Extrait choisi:
====

Le concept d’Arènes de Cœur repose sur cette immersion. Trois formules sont proposées pour vivre la course de l’intérieur. Accès aux coulisses, entrée sur la piste, initiation au raset, rencontres avec des manadiers, des raseteurs (Belka Benhammou, Kylian Champetier, Théo Geoffray, entre autres)… "L’idée, c’est que les gens ne soient plus seulement spectateurs, insiste Aslan. Discuter avec un raseteur, comprendre son parcours, ses doutes, ses motivations… c’est ça qui marque."
Pour construire son projet, le duo - accompagné de Morad Balti et Lilie Lambert - s’appuie sur un réseau local déjà bien ancré qui, au-delà de l'aspect humain, leur a ouvert les portes de belles arènes. Lesquelles ? Marie et Aslan le révèleront dès lundi sur leurs réseaux sociaux. Au-delà de l’expérience terrain, ces deux-là veulent aussi moderniser l’image de la discipline. "Il faut garder les traditions, elles sont essentielles. Mais il faut aussi les faire vivre avec les outils d’aujourd’hui pour toucher un public plus large."

====

Lignes de données:
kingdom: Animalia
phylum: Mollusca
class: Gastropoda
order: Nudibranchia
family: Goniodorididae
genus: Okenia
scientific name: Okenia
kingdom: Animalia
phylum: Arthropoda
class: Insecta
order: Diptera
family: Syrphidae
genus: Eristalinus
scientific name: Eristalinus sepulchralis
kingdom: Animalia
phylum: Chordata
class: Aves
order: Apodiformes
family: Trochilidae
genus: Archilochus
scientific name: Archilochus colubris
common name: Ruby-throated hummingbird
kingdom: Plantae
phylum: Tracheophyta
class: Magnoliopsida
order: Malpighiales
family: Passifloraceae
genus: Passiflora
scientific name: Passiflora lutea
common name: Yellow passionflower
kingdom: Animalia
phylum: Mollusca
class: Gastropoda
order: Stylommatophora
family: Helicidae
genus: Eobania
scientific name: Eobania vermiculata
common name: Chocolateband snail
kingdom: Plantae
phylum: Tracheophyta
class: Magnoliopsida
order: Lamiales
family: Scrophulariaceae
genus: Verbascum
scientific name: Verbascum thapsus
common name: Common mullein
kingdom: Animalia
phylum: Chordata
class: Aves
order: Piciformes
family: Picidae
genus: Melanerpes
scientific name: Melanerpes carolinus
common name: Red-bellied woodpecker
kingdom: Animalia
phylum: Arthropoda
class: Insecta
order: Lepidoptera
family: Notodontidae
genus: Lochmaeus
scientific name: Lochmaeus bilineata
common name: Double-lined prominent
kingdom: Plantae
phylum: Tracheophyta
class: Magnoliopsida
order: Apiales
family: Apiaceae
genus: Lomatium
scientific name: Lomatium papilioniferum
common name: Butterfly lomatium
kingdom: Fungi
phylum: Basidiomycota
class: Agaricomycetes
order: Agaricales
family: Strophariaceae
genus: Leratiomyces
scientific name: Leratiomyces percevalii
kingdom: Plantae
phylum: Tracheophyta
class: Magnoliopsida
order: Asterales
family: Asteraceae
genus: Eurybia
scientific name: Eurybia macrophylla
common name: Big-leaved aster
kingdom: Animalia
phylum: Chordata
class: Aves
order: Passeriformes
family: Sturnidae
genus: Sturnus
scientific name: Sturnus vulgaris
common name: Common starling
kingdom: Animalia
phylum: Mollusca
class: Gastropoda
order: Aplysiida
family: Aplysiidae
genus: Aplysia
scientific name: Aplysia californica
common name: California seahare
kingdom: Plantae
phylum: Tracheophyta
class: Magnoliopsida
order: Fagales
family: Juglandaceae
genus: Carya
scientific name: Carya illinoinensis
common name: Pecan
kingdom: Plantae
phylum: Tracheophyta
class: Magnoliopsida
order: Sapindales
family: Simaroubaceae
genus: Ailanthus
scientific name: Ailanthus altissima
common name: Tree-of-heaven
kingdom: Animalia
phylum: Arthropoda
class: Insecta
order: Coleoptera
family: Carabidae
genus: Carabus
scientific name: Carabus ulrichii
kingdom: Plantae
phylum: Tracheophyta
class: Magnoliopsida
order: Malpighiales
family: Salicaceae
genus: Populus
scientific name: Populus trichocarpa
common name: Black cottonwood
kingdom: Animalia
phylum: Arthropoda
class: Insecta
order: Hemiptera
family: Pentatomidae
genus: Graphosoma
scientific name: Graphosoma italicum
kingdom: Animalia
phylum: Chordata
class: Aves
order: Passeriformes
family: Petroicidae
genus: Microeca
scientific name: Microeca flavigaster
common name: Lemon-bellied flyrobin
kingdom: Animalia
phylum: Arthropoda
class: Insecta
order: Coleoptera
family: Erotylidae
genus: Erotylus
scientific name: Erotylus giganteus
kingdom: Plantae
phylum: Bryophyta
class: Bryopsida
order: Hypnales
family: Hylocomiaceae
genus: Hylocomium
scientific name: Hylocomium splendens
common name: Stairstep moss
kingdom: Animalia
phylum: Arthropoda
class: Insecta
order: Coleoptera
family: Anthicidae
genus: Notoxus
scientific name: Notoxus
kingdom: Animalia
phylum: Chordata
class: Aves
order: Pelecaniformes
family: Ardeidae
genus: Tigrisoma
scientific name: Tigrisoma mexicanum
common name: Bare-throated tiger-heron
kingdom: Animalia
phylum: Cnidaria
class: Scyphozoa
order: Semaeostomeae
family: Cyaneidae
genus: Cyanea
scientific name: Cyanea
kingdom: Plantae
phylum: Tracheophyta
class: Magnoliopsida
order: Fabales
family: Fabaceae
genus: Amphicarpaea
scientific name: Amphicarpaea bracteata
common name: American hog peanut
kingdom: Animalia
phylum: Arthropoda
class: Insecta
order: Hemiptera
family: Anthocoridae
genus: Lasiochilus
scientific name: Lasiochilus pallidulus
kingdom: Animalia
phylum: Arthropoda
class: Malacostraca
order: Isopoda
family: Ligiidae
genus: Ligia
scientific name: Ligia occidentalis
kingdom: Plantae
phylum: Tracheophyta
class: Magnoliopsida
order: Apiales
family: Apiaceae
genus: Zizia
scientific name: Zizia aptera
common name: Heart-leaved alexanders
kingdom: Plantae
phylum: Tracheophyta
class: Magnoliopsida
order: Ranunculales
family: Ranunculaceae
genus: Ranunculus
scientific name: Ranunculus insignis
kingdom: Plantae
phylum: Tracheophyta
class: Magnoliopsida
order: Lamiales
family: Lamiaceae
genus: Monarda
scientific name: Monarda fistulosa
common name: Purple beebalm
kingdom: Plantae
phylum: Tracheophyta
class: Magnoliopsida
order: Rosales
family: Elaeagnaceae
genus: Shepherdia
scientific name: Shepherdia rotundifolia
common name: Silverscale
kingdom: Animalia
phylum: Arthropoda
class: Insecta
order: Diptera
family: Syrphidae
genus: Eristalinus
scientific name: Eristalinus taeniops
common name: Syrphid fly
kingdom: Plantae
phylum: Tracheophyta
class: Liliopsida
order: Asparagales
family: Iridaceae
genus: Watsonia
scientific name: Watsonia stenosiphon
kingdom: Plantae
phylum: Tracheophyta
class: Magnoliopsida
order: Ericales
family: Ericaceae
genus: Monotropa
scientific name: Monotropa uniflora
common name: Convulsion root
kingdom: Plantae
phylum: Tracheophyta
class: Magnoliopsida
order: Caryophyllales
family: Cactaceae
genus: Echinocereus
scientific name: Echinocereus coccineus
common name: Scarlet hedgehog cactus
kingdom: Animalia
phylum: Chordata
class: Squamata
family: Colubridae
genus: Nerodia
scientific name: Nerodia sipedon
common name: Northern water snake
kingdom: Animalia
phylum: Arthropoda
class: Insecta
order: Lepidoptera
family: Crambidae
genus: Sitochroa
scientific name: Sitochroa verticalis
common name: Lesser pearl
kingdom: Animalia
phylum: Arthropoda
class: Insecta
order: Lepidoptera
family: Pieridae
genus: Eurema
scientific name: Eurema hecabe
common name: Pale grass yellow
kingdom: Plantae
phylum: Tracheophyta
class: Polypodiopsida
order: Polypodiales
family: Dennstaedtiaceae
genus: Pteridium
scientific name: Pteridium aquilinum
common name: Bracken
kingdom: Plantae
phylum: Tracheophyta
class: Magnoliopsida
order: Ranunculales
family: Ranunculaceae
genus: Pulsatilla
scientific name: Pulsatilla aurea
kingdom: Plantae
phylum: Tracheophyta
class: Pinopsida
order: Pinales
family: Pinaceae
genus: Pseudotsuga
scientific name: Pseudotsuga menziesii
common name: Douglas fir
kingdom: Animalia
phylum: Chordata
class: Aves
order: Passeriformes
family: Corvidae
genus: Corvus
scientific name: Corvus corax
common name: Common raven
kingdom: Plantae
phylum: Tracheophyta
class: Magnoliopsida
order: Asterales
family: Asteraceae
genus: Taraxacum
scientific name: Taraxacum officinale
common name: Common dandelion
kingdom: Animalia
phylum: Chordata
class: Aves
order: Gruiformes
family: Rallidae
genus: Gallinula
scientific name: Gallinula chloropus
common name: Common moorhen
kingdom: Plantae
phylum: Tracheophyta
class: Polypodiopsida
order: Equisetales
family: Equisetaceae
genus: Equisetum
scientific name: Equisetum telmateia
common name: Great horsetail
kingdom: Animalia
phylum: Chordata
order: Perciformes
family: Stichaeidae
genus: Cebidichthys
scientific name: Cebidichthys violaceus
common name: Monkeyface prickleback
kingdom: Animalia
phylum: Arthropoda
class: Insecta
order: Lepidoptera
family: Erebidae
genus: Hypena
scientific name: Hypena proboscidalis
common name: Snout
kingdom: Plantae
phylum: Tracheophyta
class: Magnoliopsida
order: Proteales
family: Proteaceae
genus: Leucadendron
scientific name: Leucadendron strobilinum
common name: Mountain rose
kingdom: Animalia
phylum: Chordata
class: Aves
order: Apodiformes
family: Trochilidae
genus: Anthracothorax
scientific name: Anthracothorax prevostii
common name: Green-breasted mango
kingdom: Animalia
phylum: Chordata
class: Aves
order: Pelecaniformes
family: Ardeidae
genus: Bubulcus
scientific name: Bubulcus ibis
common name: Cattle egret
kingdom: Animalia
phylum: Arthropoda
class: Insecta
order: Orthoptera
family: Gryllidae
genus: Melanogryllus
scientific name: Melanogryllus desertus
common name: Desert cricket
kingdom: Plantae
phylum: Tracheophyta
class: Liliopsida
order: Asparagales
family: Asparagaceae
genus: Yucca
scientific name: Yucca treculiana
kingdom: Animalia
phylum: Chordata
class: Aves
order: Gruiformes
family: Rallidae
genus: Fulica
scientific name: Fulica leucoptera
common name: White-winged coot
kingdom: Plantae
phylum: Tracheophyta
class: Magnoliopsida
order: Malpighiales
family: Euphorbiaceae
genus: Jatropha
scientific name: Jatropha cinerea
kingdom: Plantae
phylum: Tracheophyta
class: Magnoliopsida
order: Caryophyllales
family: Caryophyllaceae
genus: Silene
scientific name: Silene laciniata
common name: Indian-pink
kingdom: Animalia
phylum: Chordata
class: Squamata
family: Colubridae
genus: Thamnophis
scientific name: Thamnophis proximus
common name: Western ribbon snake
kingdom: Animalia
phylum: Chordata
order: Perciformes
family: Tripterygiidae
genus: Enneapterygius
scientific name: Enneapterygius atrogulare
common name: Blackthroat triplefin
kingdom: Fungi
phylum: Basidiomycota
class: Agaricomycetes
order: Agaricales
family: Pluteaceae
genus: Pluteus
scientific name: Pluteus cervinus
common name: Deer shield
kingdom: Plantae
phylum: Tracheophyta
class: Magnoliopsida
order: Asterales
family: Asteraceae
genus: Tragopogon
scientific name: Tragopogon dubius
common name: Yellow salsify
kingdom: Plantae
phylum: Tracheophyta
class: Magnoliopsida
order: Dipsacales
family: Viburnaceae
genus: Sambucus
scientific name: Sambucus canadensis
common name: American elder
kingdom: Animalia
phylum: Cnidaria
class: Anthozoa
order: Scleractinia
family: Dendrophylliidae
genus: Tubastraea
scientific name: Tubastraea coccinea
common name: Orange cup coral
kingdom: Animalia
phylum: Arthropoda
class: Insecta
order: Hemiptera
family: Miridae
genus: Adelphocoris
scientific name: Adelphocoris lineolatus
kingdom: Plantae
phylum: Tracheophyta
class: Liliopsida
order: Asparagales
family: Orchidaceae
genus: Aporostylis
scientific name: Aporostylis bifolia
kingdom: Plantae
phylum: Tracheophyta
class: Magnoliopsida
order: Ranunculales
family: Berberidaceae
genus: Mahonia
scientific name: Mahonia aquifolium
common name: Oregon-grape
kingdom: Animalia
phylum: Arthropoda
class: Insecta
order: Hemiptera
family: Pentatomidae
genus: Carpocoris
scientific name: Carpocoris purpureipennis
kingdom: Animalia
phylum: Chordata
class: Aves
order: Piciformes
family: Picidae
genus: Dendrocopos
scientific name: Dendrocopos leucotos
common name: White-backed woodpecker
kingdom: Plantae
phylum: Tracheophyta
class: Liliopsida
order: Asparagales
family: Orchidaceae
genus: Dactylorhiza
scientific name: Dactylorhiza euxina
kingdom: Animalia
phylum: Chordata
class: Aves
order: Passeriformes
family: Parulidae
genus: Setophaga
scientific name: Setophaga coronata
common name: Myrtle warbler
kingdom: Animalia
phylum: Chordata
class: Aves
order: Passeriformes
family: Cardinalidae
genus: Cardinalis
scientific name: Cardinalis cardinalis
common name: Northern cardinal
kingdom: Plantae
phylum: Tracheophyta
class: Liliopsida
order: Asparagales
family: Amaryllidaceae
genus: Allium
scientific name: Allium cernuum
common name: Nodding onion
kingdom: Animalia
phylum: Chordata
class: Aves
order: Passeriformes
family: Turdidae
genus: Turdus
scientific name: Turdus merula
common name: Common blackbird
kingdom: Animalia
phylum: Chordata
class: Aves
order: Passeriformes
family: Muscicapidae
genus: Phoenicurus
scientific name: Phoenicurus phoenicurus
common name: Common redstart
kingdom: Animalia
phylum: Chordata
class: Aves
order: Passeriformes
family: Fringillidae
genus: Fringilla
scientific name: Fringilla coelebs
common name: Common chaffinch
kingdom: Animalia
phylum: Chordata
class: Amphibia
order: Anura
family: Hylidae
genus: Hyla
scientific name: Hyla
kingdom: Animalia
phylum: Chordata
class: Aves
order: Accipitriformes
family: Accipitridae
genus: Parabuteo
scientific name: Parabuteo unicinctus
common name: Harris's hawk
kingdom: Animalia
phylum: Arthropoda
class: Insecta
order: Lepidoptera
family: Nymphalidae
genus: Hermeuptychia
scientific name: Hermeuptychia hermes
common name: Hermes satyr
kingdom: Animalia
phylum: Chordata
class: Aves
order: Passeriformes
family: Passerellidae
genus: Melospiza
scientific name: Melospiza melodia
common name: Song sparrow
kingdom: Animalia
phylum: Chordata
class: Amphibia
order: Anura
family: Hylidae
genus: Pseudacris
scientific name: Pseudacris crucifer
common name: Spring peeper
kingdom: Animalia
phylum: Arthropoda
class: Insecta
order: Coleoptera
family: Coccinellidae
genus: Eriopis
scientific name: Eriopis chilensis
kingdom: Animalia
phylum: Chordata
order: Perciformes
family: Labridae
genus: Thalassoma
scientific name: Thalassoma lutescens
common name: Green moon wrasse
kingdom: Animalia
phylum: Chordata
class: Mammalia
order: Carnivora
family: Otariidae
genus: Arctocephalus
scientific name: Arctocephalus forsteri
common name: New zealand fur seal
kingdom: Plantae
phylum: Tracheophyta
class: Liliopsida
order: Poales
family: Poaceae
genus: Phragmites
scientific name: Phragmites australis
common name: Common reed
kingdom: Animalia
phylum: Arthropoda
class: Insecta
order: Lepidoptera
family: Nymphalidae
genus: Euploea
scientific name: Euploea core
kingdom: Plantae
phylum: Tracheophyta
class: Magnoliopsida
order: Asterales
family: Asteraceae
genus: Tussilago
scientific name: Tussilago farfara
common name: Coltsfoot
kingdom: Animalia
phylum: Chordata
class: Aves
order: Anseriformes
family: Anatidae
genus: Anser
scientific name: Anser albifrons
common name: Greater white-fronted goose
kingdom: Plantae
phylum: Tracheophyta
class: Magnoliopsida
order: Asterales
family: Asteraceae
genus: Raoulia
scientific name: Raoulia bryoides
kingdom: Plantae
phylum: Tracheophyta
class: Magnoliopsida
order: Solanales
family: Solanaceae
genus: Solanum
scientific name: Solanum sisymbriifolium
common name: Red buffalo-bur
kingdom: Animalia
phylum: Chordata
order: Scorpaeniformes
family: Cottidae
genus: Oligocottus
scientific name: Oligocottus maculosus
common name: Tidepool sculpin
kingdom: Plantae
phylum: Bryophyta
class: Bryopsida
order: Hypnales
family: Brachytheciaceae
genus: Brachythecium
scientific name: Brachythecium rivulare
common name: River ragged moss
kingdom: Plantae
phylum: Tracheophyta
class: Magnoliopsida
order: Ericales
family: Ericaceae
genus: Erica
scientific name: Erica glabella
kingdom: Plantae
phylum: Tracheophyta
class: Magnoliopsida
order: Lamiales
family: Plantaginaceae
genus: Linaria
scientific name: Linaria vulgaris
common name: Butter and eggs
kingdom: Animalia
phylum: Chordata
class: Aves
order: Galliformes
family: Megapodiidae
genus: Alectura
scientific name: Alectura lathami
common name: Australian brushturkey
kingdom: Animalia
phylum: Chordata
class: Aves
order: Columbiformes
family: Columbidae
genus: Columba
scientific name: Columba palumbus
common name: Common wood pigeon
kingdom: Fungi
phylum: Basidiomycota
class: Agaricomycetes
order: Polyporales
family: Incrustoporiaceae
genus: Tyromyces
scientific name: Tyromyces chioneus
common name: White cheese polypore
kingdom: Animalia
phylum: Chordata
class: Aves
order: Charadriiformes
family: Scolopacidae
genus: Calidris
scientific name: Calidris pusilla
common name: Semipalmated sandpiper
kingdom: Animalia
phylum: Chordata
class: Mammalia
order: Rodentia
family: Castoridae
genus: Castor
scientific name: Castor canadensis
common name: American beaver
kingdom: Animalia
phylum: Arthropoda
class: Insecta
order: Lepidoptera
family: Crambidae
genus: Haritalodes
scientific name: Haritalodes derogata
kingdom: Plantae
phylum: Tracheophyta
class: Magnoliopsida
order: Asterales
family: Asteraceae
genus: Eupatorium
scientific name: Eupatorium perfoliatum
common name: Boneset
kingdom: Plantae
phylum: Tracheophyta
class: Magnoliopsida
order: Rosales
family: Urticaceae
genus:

====

Consigne 1:
Répondez aux questions suivantes à partir de l'extrait sur Arènes de Cœur.
(a) Combien de formules sont proposées pour vivre la course de l'intérieur ?
(b) Quelles deux personnes accompagnent le duo dans la construction du projet ?
(c) Quand et où Marie et Aslan révéleront-ils le nom des arènes ?
Consigne 2:
Poursuivez l'extrait sur Arènes de Cœur en rédigeant le passage qui suit sa dernière phrase.

Résultat 1:
(a) Trois formules.
(b) Morad Balti et Lilie Lambert.
(c) Dès lundi, sur leurs réseaux sociaux.

Résultat 2:
Le concept se veut accessible à tous, aux touristes, curieux, amateurs ou passionnés. Les groupes sont volontairement restreints, une dizaine de personnes maximum, pour préserver la qualité des échanges et l’accès aux coulisses. "On s’adapte aussi aux entreprises ou aux groupes plus importants, mais toujours en gardant cette proximité." À plus long terme, Arènes de Cœur pourrait élargir son offre, notamment avec des visites dans des manades.